» **TO DO**
Set down the entries once more, exactly as they are written.

» **EXERCISE DATA**
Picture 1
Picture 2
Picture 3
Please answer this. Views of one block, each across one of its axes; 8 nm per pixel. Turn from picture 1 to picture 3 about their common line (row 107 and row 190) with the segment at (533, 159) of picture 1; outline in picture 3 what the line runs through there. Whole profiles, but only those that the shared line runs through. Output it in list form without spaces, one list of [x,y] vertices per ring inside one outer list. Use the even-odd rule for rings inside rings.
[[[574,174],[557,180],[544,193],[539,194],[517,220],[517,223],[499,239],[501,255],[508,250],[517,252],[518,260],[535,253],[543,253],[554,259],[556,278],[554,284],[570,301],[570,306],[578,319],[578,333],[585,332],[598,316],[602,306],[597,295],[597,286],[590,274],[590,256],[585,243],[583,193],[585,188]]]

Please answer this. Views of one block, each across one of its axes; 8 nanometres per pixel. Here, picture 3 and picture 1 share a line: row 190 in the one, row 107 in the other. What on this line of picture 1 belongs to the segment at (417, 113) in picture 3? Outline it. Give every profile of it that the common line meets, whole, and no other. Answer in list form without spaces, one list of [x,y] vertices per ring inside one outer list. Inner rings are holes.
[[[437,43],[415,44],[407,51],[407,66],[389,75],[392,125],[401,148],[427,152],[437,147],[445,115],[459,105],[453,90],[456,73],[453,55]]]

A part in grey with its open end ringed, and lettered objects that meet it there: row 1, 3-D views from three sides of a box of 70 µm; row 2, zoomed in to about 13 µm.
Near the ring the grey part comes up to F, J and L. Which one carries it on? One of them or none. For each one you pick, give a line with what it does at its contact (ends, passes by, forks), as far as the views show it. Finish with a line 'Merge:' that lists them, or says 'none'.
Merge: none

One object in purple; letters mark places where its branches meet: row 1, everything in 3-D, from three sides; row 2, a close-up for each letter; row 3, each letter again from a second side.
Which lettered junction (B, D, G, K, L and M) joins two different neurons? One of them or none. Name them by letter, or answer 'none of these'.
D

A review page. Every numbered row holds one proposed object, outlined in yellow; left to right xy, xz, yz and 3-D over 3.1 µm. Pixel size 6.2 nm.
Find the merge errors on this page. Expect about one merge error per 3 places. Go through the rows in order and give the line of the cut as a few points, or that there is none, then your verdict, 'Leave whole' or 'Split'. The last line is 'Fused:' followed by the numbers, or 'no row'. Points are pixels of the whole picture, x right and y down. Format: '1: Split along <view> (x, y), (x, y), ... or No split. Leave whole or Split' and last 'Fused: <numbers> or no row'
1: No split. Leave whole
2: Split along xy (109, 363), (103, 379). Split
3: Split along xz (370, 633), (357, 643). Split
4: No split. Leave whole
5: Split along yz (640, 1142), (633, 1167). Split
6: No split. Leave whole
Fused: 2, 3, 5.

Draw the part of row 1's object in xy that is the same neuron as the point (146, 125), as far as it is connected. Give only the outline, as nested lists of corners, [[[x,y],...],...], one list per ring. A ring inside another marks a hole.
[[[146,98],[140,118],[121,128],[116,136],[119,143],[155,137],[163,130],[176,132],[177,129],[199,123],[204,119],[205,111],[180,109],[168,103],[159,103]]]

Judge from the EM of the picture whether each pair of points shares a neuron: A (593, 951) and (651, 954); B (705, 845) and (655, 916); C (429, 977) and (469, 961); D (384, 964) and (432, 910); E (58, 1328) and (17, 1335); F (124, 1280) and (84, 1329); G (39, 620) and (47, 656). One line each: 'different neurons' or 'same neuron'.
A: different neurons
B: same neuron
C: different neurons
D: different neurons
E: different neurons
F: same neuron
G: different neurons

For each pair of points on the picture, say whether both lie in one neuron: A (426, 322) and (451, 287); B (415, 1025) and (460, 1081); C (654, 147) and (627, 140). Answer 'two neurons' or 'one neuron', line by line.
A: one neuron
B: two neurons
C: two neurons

» **TASK ANSWER**
Picture 1
Picture 2
Picture 3
Please answer this. Views of one block, each across one of its axes; 8 nm per pixel. Turn from picture 1 to picture 3 about their common line (row 107 and row 190) with the segment at (533, 159) of picture 1; outline in picture 3 what the line runs through there. Whole profiles, but only those that the shared line runs through. Output it in list form without spaces, one list of [x,y] vertices per ring inside one outer list. Use the even-odd rule for rings inside rings.
[[[574,174],[557,180],[544,193],[539,194],[517,220],[517,223],[499,239],[501,255],[508,250],[517,252],[518,260],[535,253],[543,253],[554,259],[556,278],[554,284],[570,301],[570,306],[578,319],[578,333],[585,332],[598,316],[602,306],[597,295],[597,286],[590,274],[590,256],[585,243],[583,193],[585,188]]]

Please answer this. Views of one block, each across one of its axes; 8 nanometres per pixel. Here, picture 3 and picture 1 share a line: row 190 in the one, row 107 in the other. What on this line of picture 1 belongs to the segment at (417, 113) in picture 3? Outline it. Give every profile of it that the common line meets, whole, and no other. Answer in list form without spaces, one list of [x,y] vertices per ring inside one outer list. Inner rings are holes.
[[[437,43],[415,44],[407,51],[407,66],[389,75],[392,125],[401,148],[427,152],[437,147],[445,115],[459,105],[453,90],[456,73],[453,55]]]

A part in grey with its open end ringed, and lettered objects that meet it there: row 1, 3-D views from three sides of a box of 70 µm; row 2, zoomed in to about 13 µm.
Near the ring the grey part comes up to F, J and L. Which one carries it on? One of them or none. For each one you pick, give a line with what it does at its contact (ends, passes by, forks), as far as the views show it. Finish with a line 'Merge:' that lists them, or says 'none'.
Merge: none

One object in purple; letters mark places where its branches meet: row 1, everything in 3-D, from three sides; row 2, a close-up for each letter; row 3, each letter again from a second side.
Which lettered junction (B, D, G, K, L and M) joins two different neurons? One of them or none. Name them by letter, or answer 'none of these'.
D

A review page. Every numbered row holds one proposed object, outlined in yellow; left to right xy, xz, yz and 3-D over 3.1 µm. Pixel size 6.2 nm.
Find the merge errors on this page. Expect about one merge error per 3 places. Go through the rows in order and give the line of the cut as a few points, or that there is none, then your verdict, 'Leave whole' or 'Split'. The last line is 'Fused:' followed by the numbers, or 'no row'. Points are pixels of the whole picture, x right and y down. Format: '1: Split along <view> (x, y), (x, y), ... or No split. Leave whole or Split' and last 'Fused: <numbers> or no row'
1: No split. Leave whole
2: Split along xy (109, 363), (103, 379). Split
3: Split along xz (370, 633), (357, 643). Split
4: No split. Leave whole
5: Split along yz (640, 1142), (633, 1167). Split
6: No split. Leave whole
Fused: 2, 3, 5.

Draw the part of row 1's object in xy that is the same neuron as the point (146, 125), as far as it is connected. Give only the outline, as nested lists of corners, [[[x,y],...],...], one list per ring. A ring inside another marks a hole.
[[[146,98],[140,118],[121,128],[116,136],[119,143],[155,137],[163,130],[176,132],[177,129],[199,123],[204,119],[205,111],[180,109],[168,103],[159,103]]]

Judge from the EM of the picture whether each pair of points shares a neuron: A (593, 951) and (651, 954); B (705, 845) and (655, 916); C (429, 977) and (469, 961); D (384, 964) and (432, 910); E (58, 1328) and (17, 1335); F (124, 1280) and (84, 1329); G (39, 620) and (47, 656). One line each: 'different neurons' or 'same neuron'.
A: different neurons
B: same neuron
C: different neurons
D: different neurons
E: different neurons
F: same neuron
G: different neurons

For each pair of points on the picture, say whether both lie in one neuron: A (426, 322) and (451, 287); B (415, 1025) and (460, 1081); C (654, 147) and (627, 140). Answer 'two neurons' or 'one neuron', line by line.
A: one neuron
B: two neurons
C: two neurons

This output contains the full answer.